— What needs to be done —
In the listing below, print exactly the lines from the first through the one that contains "magnification brightfield microscopy".

==== Material provided ====

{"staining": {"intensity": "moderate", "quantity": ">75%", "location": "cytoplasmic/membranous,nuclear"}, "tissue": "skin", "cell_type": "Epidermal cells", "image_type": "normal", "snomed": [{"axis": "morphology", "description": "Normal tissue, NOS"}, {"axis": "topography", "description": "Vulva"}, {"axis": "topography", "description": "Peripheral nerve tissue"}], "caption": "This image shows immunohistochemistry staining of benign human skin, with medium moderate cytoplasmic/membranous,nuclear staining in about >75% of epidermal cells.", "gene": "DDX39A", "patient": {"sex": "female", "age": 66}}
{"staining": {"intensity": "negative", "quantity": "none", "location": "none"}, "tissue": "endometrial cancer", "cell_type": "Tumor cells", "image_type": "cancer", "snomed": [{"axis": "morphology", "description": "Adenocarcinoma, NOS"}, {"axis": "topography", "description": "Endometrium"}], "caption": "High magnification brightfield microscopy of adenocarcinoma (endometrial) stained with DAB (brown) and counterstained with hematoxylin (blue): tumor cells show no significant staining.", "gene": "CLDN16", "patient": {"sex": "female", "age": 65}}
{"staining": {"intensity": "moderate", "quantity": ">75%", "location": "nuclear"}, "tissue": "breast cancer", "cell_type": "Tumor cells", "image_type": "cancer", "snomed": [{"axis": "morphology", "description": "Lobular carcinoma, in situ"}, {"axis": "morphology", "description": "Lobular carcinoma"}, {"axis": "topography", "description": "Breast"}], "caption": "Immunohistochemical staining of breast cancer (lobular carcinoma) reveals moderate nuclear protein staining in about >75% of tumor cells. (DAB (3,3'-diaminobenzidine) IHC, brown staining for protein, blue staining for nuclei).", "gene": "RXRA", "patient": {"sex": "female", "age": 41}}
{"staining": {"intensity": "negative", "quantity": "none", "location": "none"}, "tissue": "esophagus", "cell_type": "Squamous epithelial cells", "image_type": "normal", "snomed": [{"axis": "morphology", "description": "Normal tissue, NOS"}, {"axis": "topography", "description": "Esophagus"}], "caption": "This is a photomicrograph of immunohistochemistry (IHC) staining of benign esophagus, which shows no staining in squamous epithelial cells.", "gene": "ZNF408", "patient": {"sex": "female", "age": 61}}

====

— Finished task —
{"staining": {"intensity": "moderate", "quantity": ">75%", "location": "cytoplasmic/membranous,nuclear"}, "tissue": "skin", "cell_type": "Epidermal cells", "image_type": "normal", "snomed": [{"axis": "morphology", "description": "Normal tissue, NOS"}, {"axis": "topography", "description": "Vulva"}, {"axis": "topography", "description": "Peripheral nerve tissue"}], "caption": "This image shows immunohistochemistry staining of benign human skin, with medium moderate cytoplasmic/membranous,nuclear staining in about >75% of epidermal cells.", "gene": "DDX39A", "patient": {"sex": "female", "age": 66}}
{"staining": {"intensity": "negative", "quantity": "none", "location": "none"}, "tissue": "endometrial cancer", "cell_type": "Tumor cells", "image_type": "cancer", "snomed": [{"axis": "morphology", "description": "Adenocarcinoma, NOS"}, {"axis": "topography", "description": "Endometrium"}], "caption": "High magnification brightfield microscopy of adenocarcinoma (endometrial) stained with DAB (brown) and counterstained with hematoxylin (blue): tumor cells show no significant staining.", "gene": "CLDN16", "patient": {"sex": "female", "age": 65}}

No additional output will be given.